A unified approach would ensure that any device used to access corporate resources would have consistent policies applied, with differences made consciously due to the context: Executives might need to conform to higher standards than clerks, for example, because of the different systems and information they access, or out-of-office users might be required to use a VPN whereas on-network users in the office would not be.
A digital-native approach would be to have a single endpoint management team, using a common management tool and a standardized set of policies. Variations in those policies would be intentional and reviewed by specialists in all domains.
Of course, to fully unify endpoint management means moving PCs to Windows 10, because earlier Windows versions cannot be managed by the new generation of EMM tools — often called unified endpoint management (UEM) tools. But as a transition strategy, you can merge the desktop and mobile management teams into one team so their policies can be more easily aligned, and have the UEM platform handle all devices but Windows 8 and earlier PCs during the transition to Windows 10.

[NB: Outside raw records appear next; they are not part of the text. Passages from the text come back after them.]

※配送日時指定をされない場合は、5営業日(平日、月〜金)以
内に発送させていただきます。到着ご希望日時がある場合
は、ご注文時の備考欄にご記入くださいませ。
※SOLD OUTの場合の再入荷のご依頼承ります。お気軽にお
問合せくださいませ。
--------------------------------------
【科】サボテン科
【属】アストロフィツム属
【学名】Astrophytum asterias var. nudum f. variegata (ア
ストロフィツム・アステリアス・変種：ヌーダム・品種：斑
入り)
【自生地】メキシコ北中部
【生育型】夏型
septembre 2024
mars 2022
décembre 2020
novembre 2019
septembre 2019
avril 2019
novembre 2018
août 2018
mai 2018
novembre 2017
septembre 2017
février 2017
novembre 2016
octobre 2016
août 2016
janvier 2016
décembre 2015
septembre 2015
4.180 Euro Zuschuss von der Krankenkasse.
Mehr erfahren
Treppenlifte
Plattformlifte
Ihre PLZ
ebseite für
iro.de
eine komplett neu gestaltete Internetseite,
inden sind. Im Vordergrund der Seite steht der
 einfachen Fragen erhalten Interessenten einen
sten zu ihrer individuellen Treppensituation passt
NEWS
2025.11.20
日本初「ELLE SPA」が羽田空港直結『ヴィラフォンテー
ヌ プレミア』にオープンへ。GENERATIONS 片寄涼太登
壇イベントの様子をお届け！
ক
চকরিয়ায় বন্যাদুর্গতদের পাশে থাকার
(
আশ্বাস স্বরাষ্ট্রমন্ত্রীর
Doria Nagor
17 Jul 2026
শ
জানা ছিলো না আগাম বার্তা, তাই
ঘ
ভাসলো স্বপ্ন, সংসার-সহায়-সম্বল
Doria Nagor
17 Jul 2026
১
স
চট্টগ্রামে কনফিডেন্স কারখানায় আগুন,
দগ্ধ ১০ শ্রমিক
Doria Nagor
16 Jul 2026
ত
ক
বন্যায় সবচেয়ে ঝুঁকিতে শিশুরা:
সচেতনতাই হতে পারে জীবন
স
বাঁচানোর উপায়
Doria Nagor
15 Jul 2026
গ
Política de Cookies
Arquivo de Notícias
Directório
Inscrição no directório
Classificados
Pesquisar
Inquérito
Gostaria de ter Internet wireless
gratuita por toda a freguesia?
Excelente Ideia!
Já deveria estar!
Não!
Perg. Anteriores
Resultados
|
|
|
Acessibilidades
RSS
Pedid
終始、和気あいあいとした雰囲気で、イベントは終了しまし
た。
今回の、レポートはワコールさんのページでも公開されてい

A similar approach, often with similar interim stages as those needed for the Windows transition, will be needed for other areas, such as websites, identity management and software development.
For example, because many organizations have created websites that rely on Internet Explorer, using now-discontinued proprietary technologies like ActiveX and Adobe Flash not supported by other browsers, there’s a large backlog of internal and customer-facing websites that need to be reworked to support the modern HTML5 standards and drop the proprietary dependencies. That can’t be done all at once. Nor can making all websites responsive; IE-dependent websites were hardly the only ones designed just for desktop browsers.
There are likely similar dependencies on software libraries and APIs for web services, native endpoint applications, and back-end systems used. Removing such endpoint-specific technologies and replacing them with universal technologies will take time. So will replacing internal applications with platform-agnostic ones, and shifting to cloud-based storage to both move corporate data away from endpoint devices and provide more direct management of it. In all cases, you’ll need to evaluate the cost, benefit, risk and urgency of what you unify when.
Stop thinking about platform siloes
At the end of the day, mobile devices, like desktop computers, are just front ends to your tools and services. People move between desktop computers and mobile devices easily, and even use several at the same time. Within the confines of devices’ natural differences, people expect applications and services to work no matter what device they happen to be using. But few IT organizations approach endpoint platforms that way; instead, most treat them as at best loosely related technologies managed and developed separately, with the inconsistencies and inefficiencies you’d expect as a result.